Beginning nearly a century ago, these workmgmen had taken the spirit of Jesus and Isaiah and Milton and Shelley, and had worked out a scientific basis for it, and a method whereby it could be made to count in the world of affairs. They had analyzed all the evils of modern society—poverty and luxury, social and political corruption, prostitution, crime and war; they had not only discovered the causes of them, but had laid down with mathematical precision the remedies, and had gone on to carry the remedies into effect. In every civilized land upon the globe they were at work as a political party of protest; they were holding conventions and adopting programs; they had an enormous literature, they were publishing newspapers and magazines, many of them having circulations of hundreds of thousands of copies.

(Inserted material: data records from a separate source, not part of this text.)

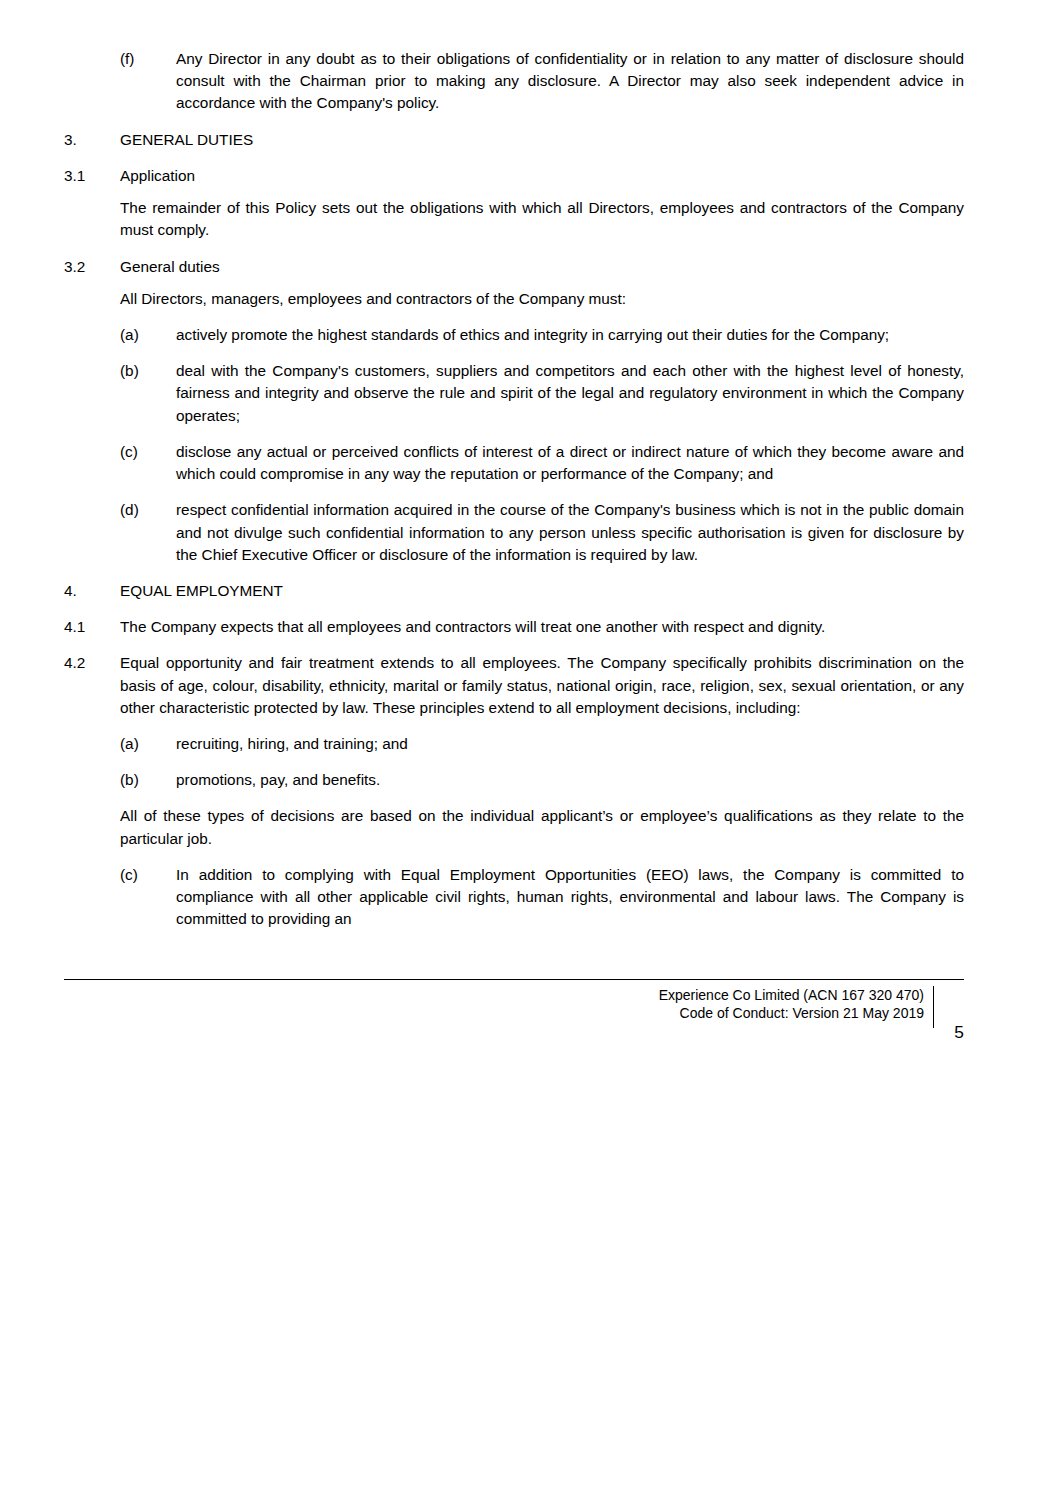(f)
Any Director in any doubt as to their obligations of confidentiality or in relation to any matter of disclosure should consult with the Chairman prior to making any disclosure. A Director may also seek independent advice in accordance with the Company's policy.
3.
GENERAL DUTIES
3.1
Application
The remainder of this Policy sets out the obligations with which all Directors, employees and contractors of the Company must comply.
3.2
General duties
All Directors, managers, employees and contractors of the Company must:
(a)
actively promote the highest standards of ethics and integrity in carrying out their duties for the Company;
(b)
deal with the Company's customers, suppliers and competitors and each other with the highest level of honesty, fairness and integrity and observe the rule and spirit of the legal and regulatory environment in which the Company operates;
(c)
disclose any actual or perceived conflicts of interest of a direct or indirect nature of which they become aware and which could compromise in any way the reputation or performance of the Company; and
(d)
respect confidential information acquired in the course of the Company's business which is not in the public domain and not divulge such confidential information to any person unless specific authorisation is given for disclosure by the Chief Executive Officer or disclosure of the information is required by law.
4.
EQUAL EMPLOYMENT
4.1
The Company expects that all employees and contractors will treat one another with respect and dignity.
4.2
Equal opportunity and fair treatment extends to all employees. The Company specifically prohibits discrimination on the basis of age, colour, disability, ethnicity, marital or family status, national origin, race, religion, sex, sexual orientation, or any other characteristic protected by law. These principles extend to all employment decisions, including:
(a)
recruiting, hiring, and training; and
(b)
promotions, pay, and benefits.
All of these types of decisions are based on the individual applicant’s or employee’s qualifications as they relate to the particular job.
(c)
In addition to complying with Equal Employment Opportunities (EEO) laws, the Company is committed to compliance with all other applicable civil rights, human rights, environmental and labour laws. The Company is committed to providing an
Experience Co Limited (ACN 167 320 470)
Code of Conduct: Version 21 May 2019
5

The strangest thing of all was this. Thyrsis was an educated man—or was supposed to be. He had spent five years in schools, and nine years in colleges and universities; he had given the scholars of the world full opportunity to guide him to whatever was of importance. Also, he had been an omnivorous reader upon his own impulse; and here he was, at the end of it all—practically ignorant that this enormous movement existed!